Microsoft independently brought its cloud services back up despite several users still experiencing difficulties.


As a result of uncertainty surrounding the delay, Crowdstrike stock (NASDAQ: CRWD) plummeted 11.10% today. Microsoft stock (NASDAQ: MSFT) diminished only 0.74%, beating the NASDAQ Composite’s 0.81% decrease. The cybersecurity firm’s dip is shockingly less severe than would be expected of a failure of such a large scale (anywhere from a 25-90% drop should be expected of mistakes as large as the one that had occurred) and was likely alleviated by the CEO’s reassurances that the mistakes were being patched and such accidents would not happen again.

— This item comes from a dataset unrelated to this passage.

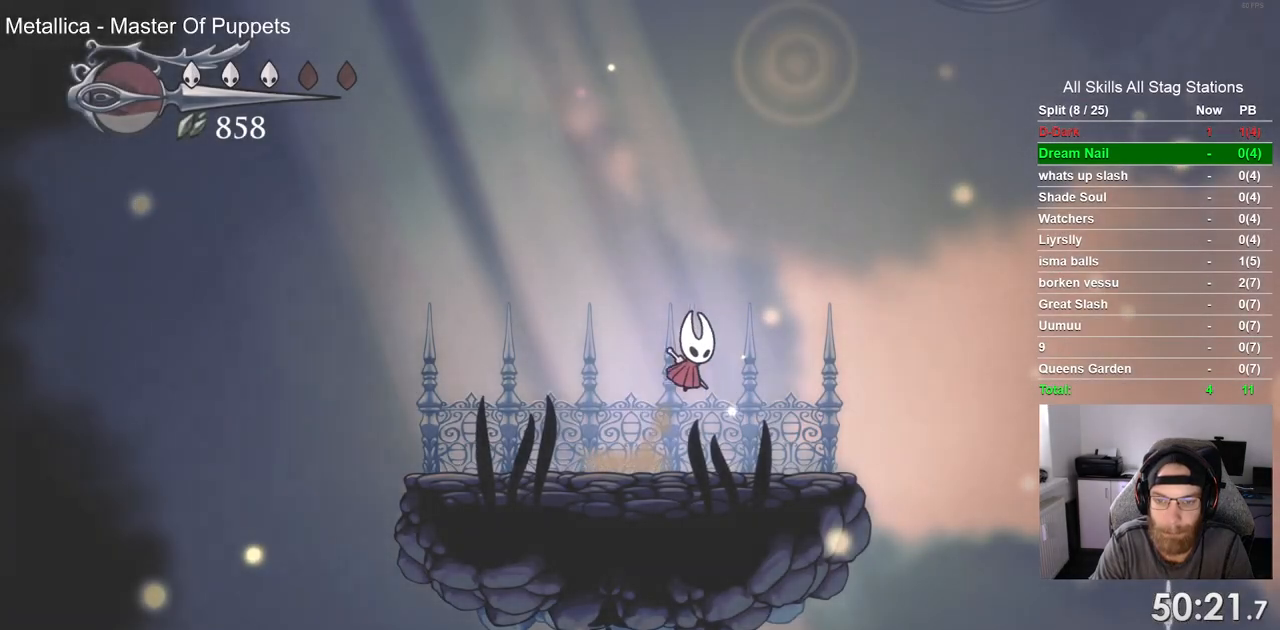
{"buttons": ["DPAD_LEFT"], "left_stick": "center", "right_stick": "center", "events": [[183, "DPAD_RIGHT", "up"], [250, "CROSS", "down"], [250, "DPAD_LEFT", "down"], [350, "CROSS", "up"]]}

The delay evidently highlights a major flaw in world IT systems: a handful of corporations can bring down entire industries. However, an even bigger flaw in the system was exposed by the Crowdstrike failure: the ignorance of Microsoft and its inability to detect such major flaws. When larger corporations such as the Redmond-based tech giants outsource their functionalities such as cybersecurity to smaller third-party companies, they ought to do so with the understanding the products they are buying are not flawless and must be double-checked before implementation. Furthermore, the notion that a single third-party company can take down Microsoft services for millions of customers on accident is a major red flag for the company’s unduly trust and reliance on such vendors. Crowdstrike’s IT failure should be a blessing rather than a curse for Microsoft, for it exposed how one misstep from a small business could jeopardize its entire global operations. Microsoft’s complacency induced by its stable cash-cows Azure (cloud computing service) and 365 (cloud office suite software) has rendered it inflexible and unable to adapt to rapidly developing situations such as the one that transpired today. Were foreign agents, terrorists, cybercriminals, syndicates, or other bad actors able to find, exploit, and hold hostage Microsoft’s vulnerabilities before they were accidentally and preemptively discovered today, the world would experience a degree of chaos many times more hazardous. It is imperative that Microsoft stops hiding behind its pompous legal walls and owns up to its own mistakes.